Mais voici que les devoirs de sa charge l'obligent à s'absenter. La jeune femme est inconsolable jusqu'au ridicule. En partant, il a avoué quelques dettes en ordonnant qu'on les payât sur sa pension mensuelle. La nouvelle s'en répand, il pleut des réclamations à l'infini. L'ami de M. de Canaples a fait des acquisitions sans nombre dont il n'a pas soufflé mot. Où sont passés ces carrosses, ces attelages, ces bijoux ? Mme d'Epinay redoute de l'apprendre, et néanmoins, qui le croirait? son amour est si grand qu'elle est heureuse de recevoir les créanciers, qu'elle leur abandonne tout l'argent qu'elle a, qu'elle les retient pour entendre prononcer le nom de son époux.
Quelle découverte lui faut-il donc, ou quel coup de foudre, pour dessiller ses yeux? Nous y voici. Le hasard la mène, une après-midi, chez LaFrenaye, le joaillier du beau monde. Qu'aperçoit-elle? Le portrait de M. d'Epinay, en miniature, luxueusement encadré. A qui est ce portrait? Il est à la demoiselle Verrières, danseuse de la Comédie. Le sang lui monte aux joues; elle écrit à son volage une lettre de la meilleure encre, demandant que la miniature lui soit restituée. Le fermier général lui mande, pour toute réponse, que MMe Verrières est une bonne fille et qu’elle ne portera pas le médaillon, car elle ne voudrait pas lui faire de la peine.
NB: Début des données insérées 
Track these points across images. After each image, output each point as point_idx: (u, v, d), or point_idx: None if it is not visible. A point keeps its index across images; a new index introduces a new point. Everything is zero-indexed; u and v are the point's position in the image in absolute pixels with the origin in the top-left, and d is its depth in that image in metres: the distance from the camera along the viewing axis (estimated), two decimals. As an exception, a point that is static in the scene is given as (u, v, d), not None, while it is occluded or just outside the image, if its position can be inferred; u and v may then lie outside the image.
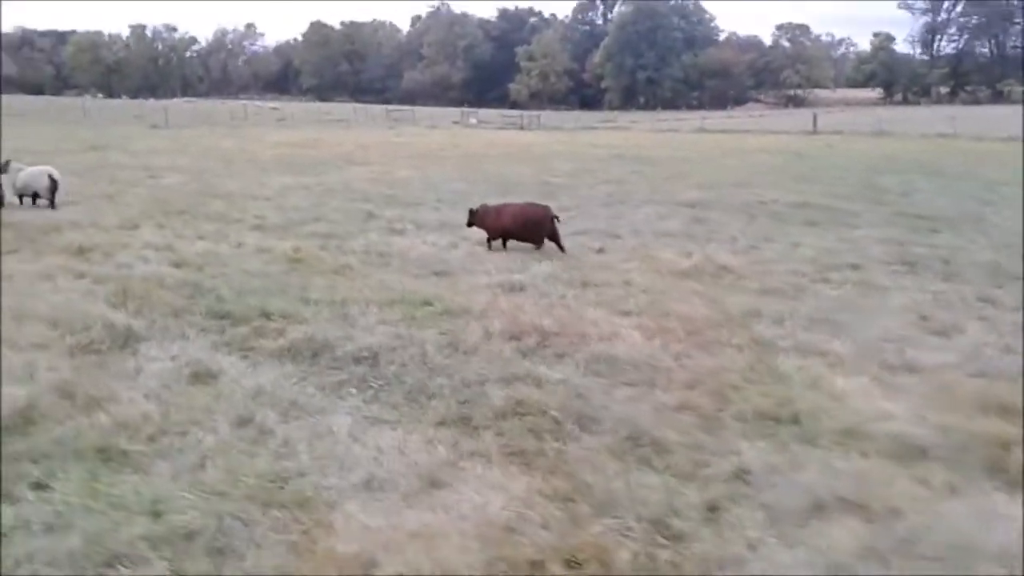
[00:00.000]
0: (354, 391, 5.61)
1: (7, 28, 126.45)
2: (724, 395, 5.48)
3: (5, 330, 6.71)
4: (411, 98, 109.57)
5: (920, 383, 5.78)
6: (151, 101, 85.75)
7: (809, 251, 10.97)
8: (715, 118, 72.59)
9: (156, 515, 3.93)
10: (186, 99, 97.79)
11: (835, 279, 9.29)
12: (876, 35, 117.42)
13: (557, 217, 11.13)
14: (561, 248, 10.84)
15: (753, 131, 54.17)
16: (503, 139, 43.88)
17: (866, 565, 3.49)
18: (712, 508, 3.95)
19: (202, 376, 5.82)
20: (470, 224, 11.45)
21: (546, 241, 10.94)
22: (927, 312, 7.75)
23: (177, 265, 9.46)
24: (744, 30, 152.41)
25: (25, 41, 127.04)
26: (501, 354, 6.47)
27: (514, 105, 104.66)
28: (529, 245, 11.02)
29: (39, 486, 4.19)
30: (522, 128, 60.72)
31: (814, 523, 3.81)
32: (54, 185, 13.68)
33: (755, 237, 12.11)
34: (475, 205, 11.62)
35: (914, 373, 6.01)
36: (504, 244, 11.23)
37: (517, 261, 10.27)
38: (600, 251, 10.96)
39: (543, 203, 11.65)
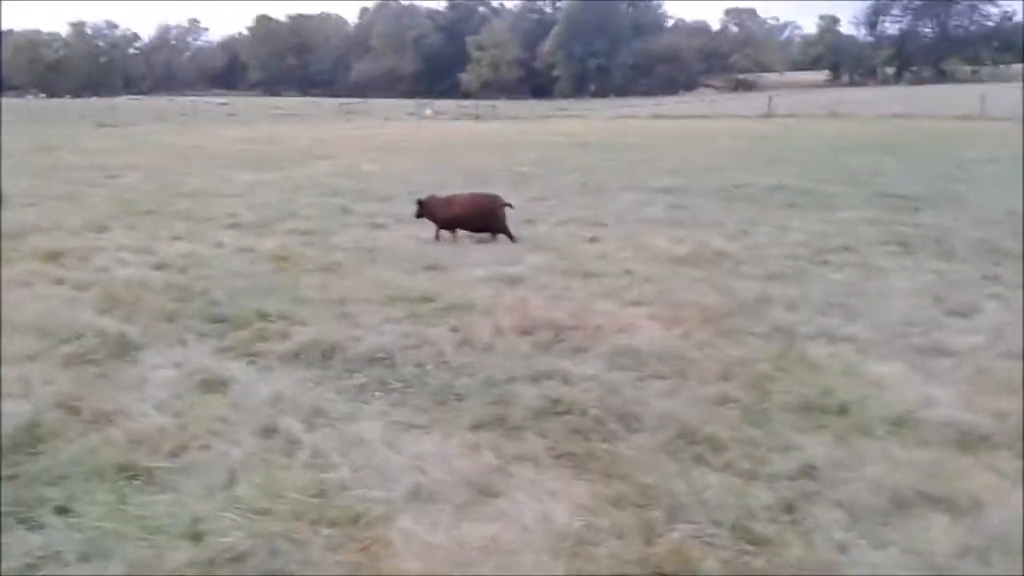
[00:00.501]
0: (379, 394, 5.34)
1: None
2: (761, 386, 5.31)
3: (-11, 342, 6.33)
4: (360, 90, 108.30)
5: (956, 367, 5.66)
6: (95, 100, 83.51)
7: (799, 235, 10.89)
8: (668, 103, 72.97)
9: (197, 537, 3.64)
10: (130, 97, 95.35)
11: (834, 262, 9.20)
12: (822, 18, 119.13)
13: (509, 204, 10.98)
14: (510, 237, 10.72)
15: (708, 116, 54.52)
16: (461, 129, 43.55)
17: (967, 563, 3.34)
18: (788, 509, 3.77)
19: (213, 384, 5.49)
20: (419, 215, 11.23)
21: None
22: (938, 292, 7.68)
23: (159, 267, 9.05)
24: (691, 16, 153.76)
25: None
26: (518, 350, 6.24)
27: (465, 95, 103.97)
28: (498, 238, 10.85)
29: (63, 510, 3.86)
30: (478, 118, 60.35)
31: (899, 520, 3.65)
32: None
33: (741, 221, 12.01)
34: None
35: (947, 356, 5.88)
36: (453, 234, 11.05)
37: (507, 253, 10.03)
38: (593, 240, 10.77)
39: (493, 192, 11.51)
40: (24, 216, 12.38)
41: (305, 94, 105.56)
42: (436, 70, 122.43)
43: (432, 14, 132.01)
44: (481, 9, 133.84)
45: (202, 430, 4.74)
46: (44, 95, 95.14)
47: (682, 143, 30.11)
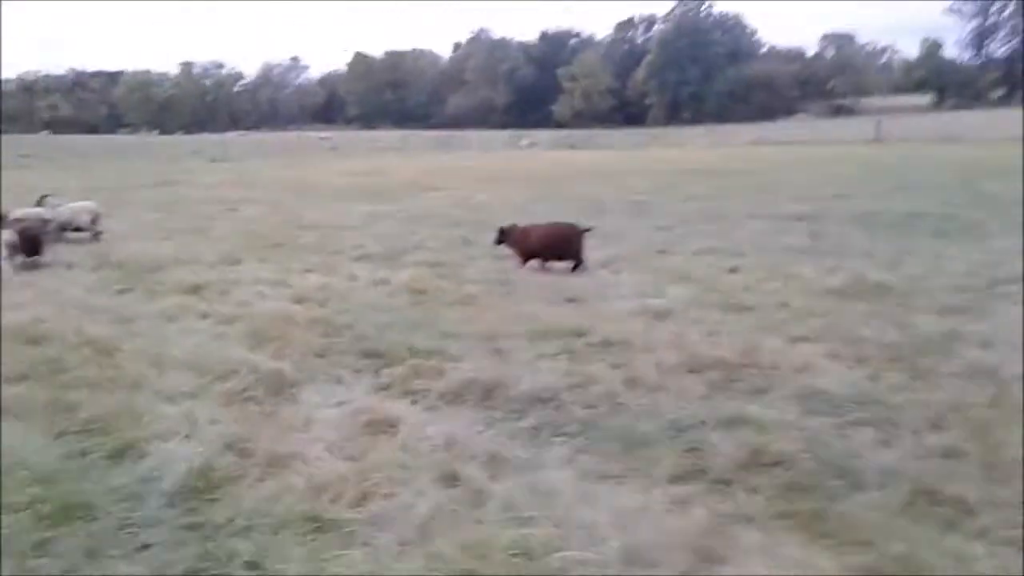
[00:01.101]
0: (558, 440, 4.98)
1: (60, 71, 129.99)
2: (987, 436, 4.74)
3: (147, 377, 6.24)
4: (455, 123, 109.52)
5: None
6: (204, 135, 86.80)
7: (960, 265, 10.16)
8: (766, 130, 71.43)
9: (404, 603, 3.33)
10: (238, 132, 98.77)
11: (1013, 294, 8.48)
12: (924, 40, 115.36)
13: (588, 229, 10.79)
14: (579, 263, 10.57)
15: (811, 142, 53.14)
16: (560, 159, 43.40)
17: None
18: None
19: (380, 425, 5.22)
20: (499, 242, 11.25)
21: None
22: None
23: (298, 301, 8.93)
24: (785, 42, 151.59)
25: (78, 83, 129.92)
26: (692, 390, 5.81)
27: (558, 125, 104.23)
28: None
29: (254, 566, 3.61)
30: (572, 147, 60.19)
31: None
32: (96, 219, 14.07)
33: (891, 251, 11.33)
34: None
35: None
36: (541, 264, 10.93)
37: (647, 284, 9.62)
38: (734, 271, 10.26)
39: (571, 222, 11.25)
40: (161, 249, 12.58)
41: (401, 127, 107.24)
42: (528, 101, 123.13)
43: (524, 47, 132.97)
44: (572, 40, 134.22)
45: (382, 477, 4.45)
46: (156, 131, 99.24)
47: (792, 169, 29.27)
Alors, Mme d'Epinay n'y tient plus. Sa passion s'évanouit. De recluse éplorée, elle devient mondaine à outrance. Elle a pour amies Mme d Arty et Mlle d'Ette, deux évaporées, deux évaporantes qui la font souper chez Francœur, l'inspecteur de l'Opéra, et dîner chez Mlle Quinault, l'actrice à la mode, où se rencontrent des écrivains, des petits maîtres et des femmes du grand ton. Le fermier général est pris d'un accès de colère à propos de Francoeur, mais il se ravise à propos de Mlle Quinault, et il dit cavalièrement à sa femme : «  J'ai appris que vous aviez fait connaissance intime avec Mlle Quinault. J'en suis fort aise ! Vous voilà lancée dans le monde élégant ». Et il ajoute quelques conseils sur la manière de s'y comporter. On n'a pas, en vérité, plus de désinvolture 
Marie Rinteau, alias Mlle de Verrières

A présent, les deux époux sont parfaitement étrangers l'un à l'autre. M. de Bellegarde est mort; son fils a monté sa maison sur un plus grand pied. Il a trois laquais pour lui et un pour sa femme, et seize officiers, servantes ou valets. De loin en loin, il assiste, par politesse, à la toilette de sa femme; mais il n'est jamais levé avant dix heures. Son secrétaire peut à peine obtenir de lui les instructions indispensables pour l'expédition des affaires. Tout son temps appartient aux maquignons qui viennent lui proposer des chevaux, aux chanteurs qui viennent lui demander sa protection pour l'Opéra et qu'il régale de remarques sur la propreté du chant français, aux marchands qui accourent en foule et qui le grugent à l'envi sans parler du reste. Ses frasques se multiplient avec ses prodigalités. Il a le front de meubler somptueusement une maison à Epinay pour les demoiselles Verrières. Allons au bref il se livre aux usuriers il est l'objet de saisies perpétuelles il se ruine; il est ruiné. J'ai retracé l'histoire intime d'un Parisien d'autrefois j'ai tiré des documents fournis par MM. Perey et Maugras, tout le tableau d'un ménage parisien d'il y a plus d'un siècle. Ne pensez point que le cas de M. et Mme d'Epinay soit une exception; il a, au contraire, le triste mérite de résumer les mœurs de l'époque. Voilà où aboutissait un mariage d'amour au siècle dernier. Je défie ceux qui viendront après nous de nous peindre à si peu de frais. On voit bien que notre décadence n'a rien inventé, pas même la morale indépendante.